Texto para analizar
■ ■ ■

Me dicen que debo hacer ejercicio para adelgazar,
que alrededor de los 40′s son muy peligrosos la grasa y el cigarro,
que hay que conservar la figura
y dar la batalla al tiempo, a la vejez.
Expertos bien intencionados y médicos amigos
me recomiendan dietas y sistemas
para prolongar la vida unos años más.
Jaime Sabines
Como lo ven, he alterado el poema del gran chiapaneco, para adaptarla a mi recién cumplida edad de cuarenta años. Para quien no me conozca en físico, soy gordo, casi cien kilos y más de un metro de cintura, con un índice de masa corporal de 32.7, entro a la categoría de obeso. Ciertamente son múltiples los bien intencionados que me invitan a cambiar mis hábitos, dejar el alcohol, hacer ejercicio, comer más frutas y verduras, el colmo fue un reloj digital que compré hace unas semanas, alrededor de las doce del día y dos de la tarde, me enviaba una notificación para decirme que ya había estado mucho tiempo sentado, que me activara. Como lo podrán sospechar, el aparatejo duerme con los peces.
Alguna vez cuando trabajaba en la Casa de la Cultura Jurídica en Aguascalientes, escuché a un magistrado darle un consejo a una persona gordita (nótese el diminutivo con que se nos trata a los obesos, no por no ofender, sino en una especie de condescendencia) cuando ésta sufría no poder comerse una galleta en uno de tantos intermedios de los eventos jurídicos: “Si a usted no le gusta el ejercicio ni la dieta, y por el contrario le encanta la comida, olvídelo y resígnese, mejor disfrute la vida”.

■ ■ ■

Material proporcionado
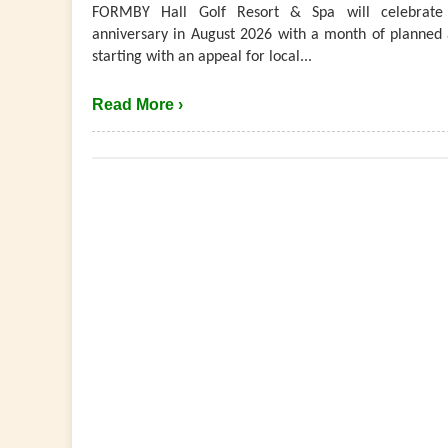
FORMBY Hall Golf Resort & Spa will celebrate 
anniversary in August 2026 with a month of planned a
starting with an appeal for local...
Read More ›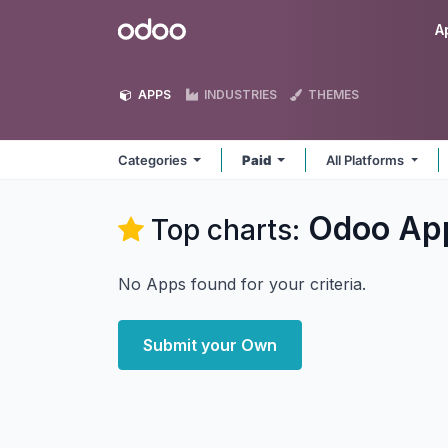
Skip to Content
Odoo
A
APPS
INDUSTRIES
THEMES
Categories
Paid
All Platforms
Odoo
Ap
Top charts:
No Apps found for your criteria.
Submit your Own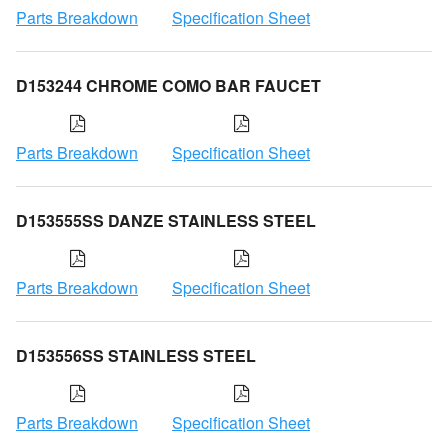
Parts Breakdown
Specification Sheet
D153244 CHROME COMO BAR FAUCET
Parts Breakdown
Specification Sheet
D153555SS DANZE STAINLESS STEEL
Parts Breakdown
Specification Sheet
D153556SS STAINLESS STEEL
Parts Breakdown
Specification Sheet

■ ■ ■

Instrucciones
Retoma el texto sobre ser gordo a los cuarenta años y sigue escribiéndolo justo después de su última oración.

Resultado
Desde pequeño, tuve este que hoy llamamos problema, en mi infancia mi sobrepeso era aún más notable, por lo que era el clásico objeto de bullying y carrilla (gordito robalonches, como aún hoy me chotean algunos de mis amigos) no me afectó al grado de dejar de comer, sino hasta la adolescencia, cuando en la preparatoria y principios de universidad, emprendí acciones de dieta y ejercicio que me permitieron ubicarme en el peso correcto: setenta y seis añorados kilos, ¡oh, juventud, divino tesoro!
Pero nada es para siempre, o como decía aquel juego que en el fraccionamiento México disfrutaba con mis amigos: pájaro, vuelve a tu jaula. Ciertamente, vino la oficina, la vida profesional de abogado, centrada y enfocada en el llamado punto de engorde (si mal no recuerdo así le decían en la novela Generación X de Douglas Coupland), es decir, un trabajo sedentario, con comidas grasosas y sabrosas de la corriente garnachienta mexicana, que me hicieron, como aquella canción infantil, volver a mi jaula, embarnecer. Me viene a la mente el personaje de Sam en The Game of Thrones, cuando en el capítulo sexto de la sexta temporada, regresa del Norte y su papá, obesófobo, le espeta: “Sigues siendo gordo y blando, con la nariz hundida en los libros. Te pasas la vida leyendo los logros de hombres mejores”.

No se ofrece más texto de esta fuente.